ASSIGNMENT: State how many lines in the records hold the word "linejoin", giving the number and no other text.

(Stored data entries)

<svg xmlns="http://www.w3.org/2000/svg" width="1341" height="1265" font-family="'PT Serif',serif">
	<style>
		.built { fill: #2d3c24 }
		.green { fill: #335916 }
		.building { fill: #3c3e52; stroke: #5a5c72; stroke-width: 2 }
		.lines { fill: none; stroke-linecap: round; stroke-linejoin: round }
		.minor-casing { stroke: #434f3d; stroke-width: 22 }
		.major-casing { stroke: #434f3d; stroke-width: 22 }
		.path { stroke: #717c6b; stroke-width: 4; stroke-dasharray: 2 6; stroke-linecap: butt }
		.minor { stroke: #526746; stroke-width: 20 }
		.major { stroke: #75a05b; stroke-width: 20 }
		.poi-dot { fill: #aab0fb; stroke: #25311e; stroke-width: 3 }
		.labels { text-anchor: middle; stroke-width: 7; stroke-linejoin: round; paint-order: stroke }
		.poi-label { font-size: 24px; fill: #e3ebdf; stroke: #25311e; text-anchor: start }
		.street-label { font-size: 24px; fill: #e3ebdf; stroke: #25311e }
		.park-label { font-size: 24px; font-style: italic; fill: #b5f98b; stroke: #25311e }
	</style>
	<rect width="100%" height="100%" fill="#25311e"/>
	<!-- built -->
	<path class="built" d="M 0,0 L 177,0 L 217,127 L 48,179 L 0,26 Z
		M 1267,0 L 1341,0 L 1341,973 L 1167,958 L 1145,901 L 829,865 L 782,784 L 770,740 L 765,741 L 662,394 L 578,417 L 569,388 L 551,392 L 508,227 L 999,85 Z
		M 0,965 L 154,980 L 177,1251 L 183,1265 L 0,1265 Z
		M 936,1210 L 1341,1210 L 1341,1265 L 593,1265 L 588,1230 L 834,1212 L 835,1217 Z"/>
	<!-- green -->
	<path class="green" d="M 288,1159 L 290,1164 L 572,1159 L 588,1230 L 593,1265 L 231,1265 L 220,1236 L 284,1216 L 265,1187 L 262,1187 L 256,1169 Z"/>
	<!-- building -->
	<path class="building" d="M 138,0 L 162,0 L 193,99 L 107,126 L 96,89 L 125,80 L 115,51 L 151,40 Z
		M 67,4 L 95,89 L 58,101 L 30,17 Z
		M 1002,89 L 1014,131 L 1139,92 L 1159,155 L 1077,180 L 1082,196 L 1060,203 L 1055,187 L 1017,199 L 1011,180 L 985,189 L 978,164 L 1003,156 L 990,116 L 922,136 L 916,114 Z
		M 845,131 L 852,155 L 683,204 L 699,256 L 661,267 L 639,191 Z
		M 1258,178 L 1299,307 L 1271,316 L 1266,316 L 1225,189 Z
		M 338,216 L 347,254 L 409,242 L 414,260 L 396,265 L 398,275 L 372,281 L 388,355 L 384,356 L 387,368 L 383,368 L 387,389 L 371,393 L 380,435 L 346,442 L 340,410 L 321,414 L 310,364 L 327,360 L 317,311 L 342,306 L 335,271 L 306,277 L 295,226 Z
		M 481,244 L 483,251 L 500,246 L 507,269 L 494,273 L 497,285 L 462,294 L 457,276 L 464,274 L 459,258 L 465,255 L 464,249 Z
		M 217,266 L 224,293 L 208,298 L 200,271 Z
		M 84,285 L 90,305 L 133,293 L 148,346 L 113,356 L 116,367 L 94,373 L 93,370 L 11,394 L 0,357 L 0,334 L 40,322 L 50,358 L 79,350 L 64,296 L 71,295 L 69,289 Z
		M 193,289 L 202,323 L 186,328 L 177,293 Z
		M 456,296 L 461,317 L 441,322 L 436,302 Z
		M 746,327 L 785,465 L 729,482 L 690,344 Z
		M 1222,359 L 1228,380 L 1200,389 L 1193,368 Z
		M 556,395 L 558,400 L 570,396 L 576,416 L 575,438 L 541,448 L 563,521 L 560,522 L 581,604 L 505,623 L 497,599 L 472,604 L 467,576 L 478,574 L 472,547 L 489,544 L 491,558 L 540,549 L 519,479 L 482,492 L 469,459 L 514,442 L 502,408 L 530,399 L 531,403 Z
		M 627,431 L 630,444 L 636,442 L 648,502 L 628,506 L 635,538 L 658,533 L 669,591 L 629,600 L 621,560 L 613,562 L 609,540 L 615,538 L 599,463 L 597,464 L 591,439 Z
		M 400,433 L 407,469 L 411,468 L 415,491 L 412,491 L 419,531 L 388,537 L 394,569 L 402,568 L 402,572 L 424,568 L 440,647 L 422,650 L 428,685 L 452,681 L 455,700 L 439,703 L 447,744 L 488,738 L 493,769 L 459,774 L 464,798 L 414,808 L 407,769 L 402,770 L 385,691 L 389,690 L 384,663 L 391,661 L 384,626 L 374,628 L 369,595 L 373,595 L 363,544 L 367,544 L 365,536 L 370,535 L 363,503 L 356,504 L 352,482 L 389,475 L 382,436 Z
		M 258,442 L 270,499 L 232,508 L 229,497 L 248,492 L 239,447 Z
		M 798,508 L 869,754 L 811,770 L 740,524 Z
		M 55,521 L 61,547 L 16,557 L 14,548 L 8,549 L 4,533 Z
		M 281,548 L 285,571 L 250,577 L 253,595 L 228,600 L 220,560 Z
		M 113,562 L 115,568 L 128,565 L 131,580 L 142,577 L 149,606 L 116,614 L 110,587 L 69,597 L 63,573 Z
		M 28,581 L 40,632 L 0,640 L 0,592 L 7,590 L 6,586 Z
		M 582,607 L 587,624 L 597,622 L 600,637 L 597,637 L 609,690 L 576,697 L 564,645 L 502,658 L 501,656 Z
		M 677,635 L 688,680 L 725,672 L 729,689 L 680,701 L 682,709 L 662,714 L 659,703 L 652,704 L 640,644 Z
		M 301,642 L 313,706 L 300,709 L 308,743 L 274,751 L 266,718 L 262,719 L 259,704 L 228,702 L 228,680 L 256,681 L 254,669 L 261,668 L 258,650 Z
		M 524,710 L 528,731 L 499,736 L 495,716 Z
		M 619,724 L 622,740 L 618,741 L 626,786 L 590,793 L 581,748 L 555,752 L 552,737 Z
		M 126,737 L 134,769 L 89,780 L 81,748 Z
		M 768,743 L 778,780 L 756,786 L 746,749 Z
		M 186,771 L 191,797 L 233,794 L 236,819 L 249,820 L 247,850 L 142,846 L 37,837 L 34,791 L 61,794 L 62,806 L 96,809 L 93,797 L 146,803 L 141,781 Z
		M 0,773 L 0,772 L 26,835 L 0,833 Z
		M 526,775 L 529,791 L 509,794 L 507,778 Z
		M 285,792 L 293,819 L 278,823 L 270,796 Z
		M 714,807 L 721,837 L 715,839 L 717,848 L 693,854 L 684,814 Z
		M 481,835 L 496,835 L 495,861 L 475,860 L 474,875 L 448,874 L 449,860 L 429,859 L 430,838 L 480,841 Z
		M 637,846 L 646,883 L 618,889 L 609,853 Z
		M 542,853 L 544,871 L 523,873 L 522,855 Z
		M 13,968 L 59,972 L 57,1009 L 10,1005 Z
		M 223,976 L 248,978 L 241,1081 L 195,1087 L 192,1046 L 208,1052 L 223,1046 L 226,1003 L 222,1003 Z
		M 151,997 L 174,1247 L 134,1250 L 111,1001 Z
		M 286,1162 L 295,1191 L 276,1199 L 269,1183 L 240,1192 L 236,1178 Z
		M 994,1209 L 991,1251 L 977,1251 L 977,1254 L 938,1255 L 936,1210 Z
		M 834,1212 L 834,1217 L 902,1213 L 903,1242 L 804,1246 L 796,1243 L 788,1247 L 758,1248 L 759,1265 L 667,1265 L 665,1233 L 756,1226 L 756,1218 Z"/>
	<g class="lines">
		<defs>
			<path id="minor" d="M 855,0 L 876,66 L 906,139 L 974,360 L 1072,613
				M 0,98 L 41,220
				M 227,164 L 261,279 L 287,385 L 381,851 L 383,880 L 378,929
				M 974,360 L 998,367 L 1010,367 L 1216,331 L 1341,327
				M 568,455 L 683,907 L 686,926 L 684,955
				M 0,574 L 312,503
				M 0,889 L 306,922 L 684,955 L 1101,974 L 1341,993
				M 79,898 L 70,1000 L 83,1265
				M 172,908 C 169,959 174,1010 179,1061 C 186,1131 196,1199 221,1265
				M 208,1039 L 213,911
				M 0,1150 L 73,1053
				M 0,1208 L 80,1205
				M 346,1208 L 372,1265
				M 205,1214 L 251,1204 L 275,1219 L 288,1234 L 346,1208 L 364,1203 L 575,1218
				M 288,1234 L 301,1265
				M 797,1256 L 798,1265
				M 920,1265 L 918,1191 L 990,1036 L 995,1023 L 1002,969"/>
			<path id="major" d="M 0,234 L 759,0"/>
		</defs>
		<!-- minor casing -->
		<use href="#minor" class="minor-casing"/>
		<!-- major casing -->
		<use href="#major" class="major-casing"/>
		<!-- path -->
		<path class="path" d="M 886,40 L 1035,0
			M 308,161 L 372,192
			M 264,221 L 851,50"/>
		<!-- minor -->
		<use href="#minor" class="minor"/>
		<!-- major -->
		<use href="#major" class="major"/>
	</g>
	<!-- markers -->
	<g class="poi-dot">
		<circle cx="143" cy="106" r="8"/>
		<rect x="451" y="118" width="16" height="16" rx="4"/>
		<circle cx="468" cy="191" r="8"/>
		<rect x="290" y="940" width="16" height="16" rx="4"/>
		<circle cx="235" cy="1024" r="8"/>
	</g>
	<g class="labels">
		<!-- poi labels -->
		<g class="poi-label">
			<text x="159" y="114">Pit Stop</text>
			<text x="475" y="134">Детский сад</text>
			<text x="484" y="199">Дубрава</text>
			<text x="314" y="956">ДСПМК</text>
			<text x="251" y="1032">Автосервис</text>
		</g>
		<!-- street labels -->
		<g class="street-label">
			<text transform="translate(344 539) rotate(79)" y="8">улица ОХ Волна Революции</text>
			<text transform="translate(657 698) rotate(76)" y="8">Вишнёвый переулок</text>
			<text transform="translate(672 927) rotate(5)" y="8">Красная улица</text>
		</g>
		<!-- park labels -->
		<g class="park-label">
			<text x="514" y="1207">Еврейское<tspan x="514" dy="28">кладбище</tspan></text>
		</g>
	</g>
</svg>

ANSWER SPACE: 2